بسم الله الرحمن الرحيم
Tu te sens seul ?
C’est normal, la solitude est Un Attribut Divin : ALLAH ﷻ est Seul, de toute éternité, donc tu ressentiras toujours, d’une manière ou d’une autre, la solitude — qui n’est jamais que SA Solitude.
Car par ton lien avec LUI, par Ruh, tu reçois et partages des Bribes de Son Être, de Son Essence, Qui traversent le filtre multiple des voiles et atteignent ta Nafs — et quand cette dernière, au terme d’un patient cheminement, est parvenue aux plus hauts degrés, qu’elle tend à se dissoudre dans Les Domaines Divins pour te faire atteindre l’état de Conscience Divine, tu es plus LUI que toi : ne demeurent de ton proprium que ton nom générique et ton image de synthèse, sous lesquels tu reviendras témoigner — et c’est uniquement à cette fin que tu les gardes.
Mais avant d’en arriver à cette station aussi rare qu’ultime, tu restes une Nafs noyée dans le monde sensible, à des degrés intermédiaires, et c’est là que te parviennent, sans que tu le saches, Quelques-uns de Ses Ressentis, de Ses Traits de Conscience — et Le Sentiment de Solitude est L’Un d’Eux.

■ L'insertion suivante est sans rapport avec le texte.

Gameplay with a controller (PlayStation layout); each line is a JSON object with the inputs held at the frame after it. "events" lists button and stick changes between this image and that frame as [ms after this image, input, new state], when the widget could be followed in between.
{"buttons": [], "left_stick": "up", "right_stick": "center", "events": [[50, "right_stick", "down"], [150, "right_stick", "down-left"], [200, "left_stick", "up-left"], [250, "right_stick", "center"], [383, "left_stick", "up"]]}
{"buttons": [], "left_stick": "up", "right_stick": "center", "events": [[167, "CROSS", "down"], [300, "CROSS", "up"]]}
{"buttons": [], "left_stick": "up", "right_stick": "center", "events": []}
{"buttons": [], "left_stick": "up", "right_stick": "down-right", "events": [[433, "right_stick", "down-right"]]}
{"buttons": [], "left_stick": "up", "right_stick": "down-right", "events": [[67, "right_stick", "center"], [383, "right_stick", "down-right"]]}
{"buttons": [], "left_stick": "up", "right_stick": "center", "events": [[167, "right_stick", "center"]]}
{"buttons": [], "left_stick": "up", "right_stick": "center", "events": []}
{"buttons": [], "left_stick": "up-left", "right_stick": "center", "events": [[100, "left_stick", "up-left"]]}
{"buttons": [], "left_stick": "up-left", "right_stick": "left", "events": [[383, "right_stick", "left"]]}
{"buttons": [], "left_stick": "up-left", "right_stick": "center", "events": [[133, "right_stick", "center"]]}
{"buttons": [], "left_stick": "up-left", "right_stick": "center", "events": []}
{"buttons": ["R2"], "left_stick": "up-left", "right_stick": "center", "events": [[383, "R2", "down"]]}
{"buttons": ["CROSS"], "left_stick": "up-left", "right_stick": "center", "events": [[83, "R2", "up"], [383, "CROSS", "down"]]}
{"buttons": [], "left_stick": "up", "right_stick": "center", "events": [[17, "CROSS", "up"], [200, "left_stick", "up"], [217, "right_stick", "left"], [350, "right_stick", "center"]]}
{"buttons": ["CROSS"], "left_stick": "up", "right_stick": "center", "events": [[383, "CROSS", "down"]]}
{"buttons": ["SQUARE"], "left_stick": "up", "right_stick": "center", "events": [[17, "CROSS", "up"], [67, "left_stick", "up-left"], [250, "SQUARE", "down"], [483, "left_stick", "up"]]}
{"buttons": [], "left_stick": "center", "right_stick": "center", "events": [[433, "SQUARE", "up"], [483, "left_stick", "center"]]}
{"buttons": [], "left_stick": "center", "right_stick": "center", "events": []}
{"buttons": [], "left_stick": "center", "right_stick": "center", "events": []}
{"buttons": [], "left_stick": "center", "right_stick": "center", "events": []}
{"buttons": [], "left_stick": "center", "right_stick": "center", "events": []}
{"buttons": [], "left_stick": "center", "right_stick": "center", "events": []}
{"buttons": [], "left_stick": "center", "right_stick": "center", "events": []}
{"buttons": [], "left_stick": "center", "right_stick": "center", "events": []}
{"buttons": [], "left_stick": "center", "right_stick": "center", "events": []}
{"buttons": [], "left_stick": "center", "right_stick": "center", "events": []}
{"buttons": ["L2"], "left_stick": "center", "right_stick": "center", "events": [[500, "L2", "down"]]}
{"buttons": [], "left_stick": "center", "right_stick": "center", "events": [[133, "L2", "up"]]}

Comme Ce Sentiment Divin Se mêle à ta condition humaine d’être social, tu En souffres ; mais ALLAH ﷻ, LUI, n’En souffre pas, vu qu’il s’agit de Son Essence, de Sa Condition — La Condition de Son Unicité ; c’est la raison pour laquelle l’isolement, la retraite, l’extraction du monde POUR LUI, sont des conditions du rapprochement et du retour À LUI, Qui finissent par transcender ce poids ressenti de l’isolement, à le transformer en Paix Absolue — pourvu qu’ils soient accompagnés de cette Niya de Le (re)connaître.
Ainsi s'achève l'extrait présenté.